In a state where there are fewer psychological problems clouding good judgment, the people who engineered the kind of disastrous 2018 election we saw last year would’ve been asked to give up their leadership posts. In Illinois, Democrats need only invite Republicans to join them in their folly to make those Republicans feel important.
One of the four conditions that serve at the foundation for the development of the syndrome in an abusive relationship is when there is “the presence of a perceived small kindness from the abuser to the victim.”
In threatening and survival situations, we look for evidence of hope – a small sign that the situation may improve.
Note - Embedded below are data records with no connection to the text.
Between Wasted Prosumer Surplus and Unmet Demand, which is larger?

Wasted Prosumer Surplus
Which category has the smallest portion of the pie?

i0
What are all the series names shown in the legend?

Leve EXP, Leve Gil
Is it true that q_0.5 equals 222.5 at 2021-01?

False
When an abuser/controller shows the victim some small kindness, even though it is to the abusers benefit as well, the victim interprets that small kindness as a positive trait of the captor.
Another aspect of this syndrome is that there is a “perceived inability to escape.”
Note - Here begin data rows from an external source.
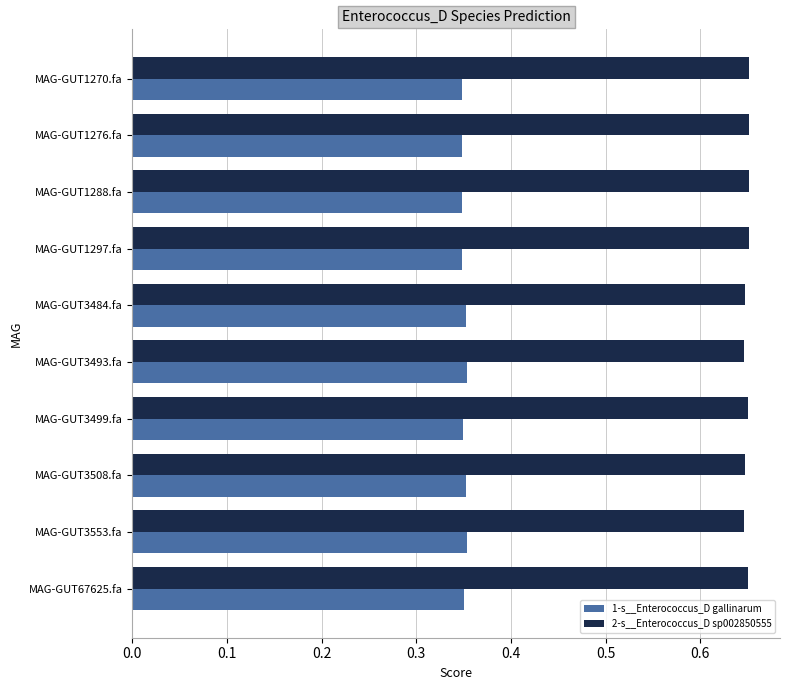

What is the sum of the 2-s__Enterococcus_D sp002850555 values at MAG-GUT67625.fa and MAG-GUT3508.fa?

1.3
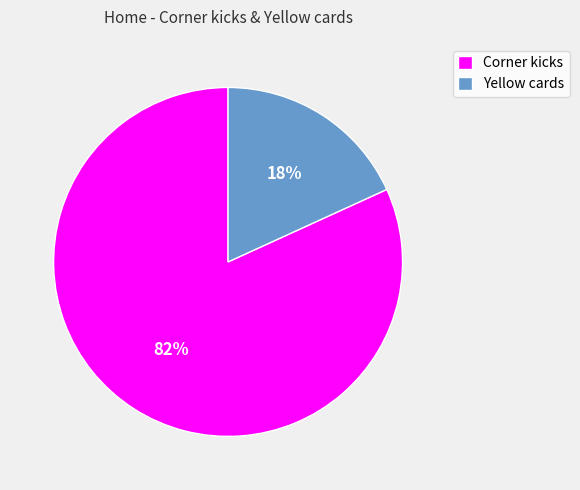

Rank the categories by value from highest to lowest.

Corner kicks, Yellow cards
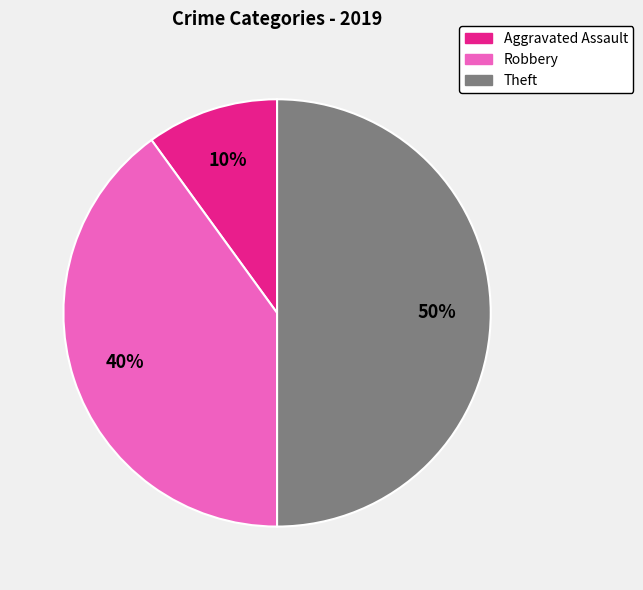

To the nearest percent, what is the difference between the largest and smallest slice percentages?

40%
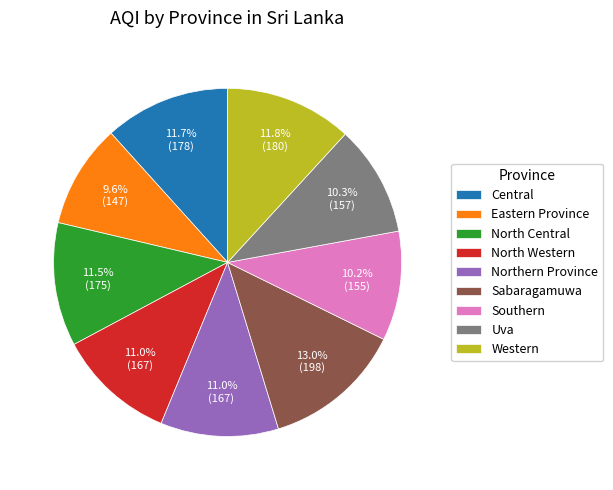

Between Eastern Province and Western, which is larger?

Western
Many abusive/controlling relationships feel like till-death-do-us-part relationships — locked together by mutual financial issues/assets, mutual intimate knowledge, or legal situations.
If you can’t escape or change is impossible, then you might as well make the best of it.
In relationships with an abuser or controller, the victim has also experienced a loss of self-esteem, self-confidence, and psychological energy. The victim may feel ‘burned out’ and too depressed to leave.
Conflict isn’t any fun, but anyone who thinks we’ll ever see needed policy reforms without a healthy dose of conflict better think again. An enormous and well-funded tax-eating apparatus exists that isn’t going to be disassembled without a fight — a big fight. If a person can’t handle disagreements, it’s a good sign they need to find another hobby.
Fortunately, not everyone succumbs to kind acts from individuals who long ago proved their ulterior motives. And not everyone is unfurling their white surrender flags due to fatigue.
Regardless, during this past session of the Illinois General Assembly, too many Republicans voted with the Democrats. And that’s something we can’t continue to live with.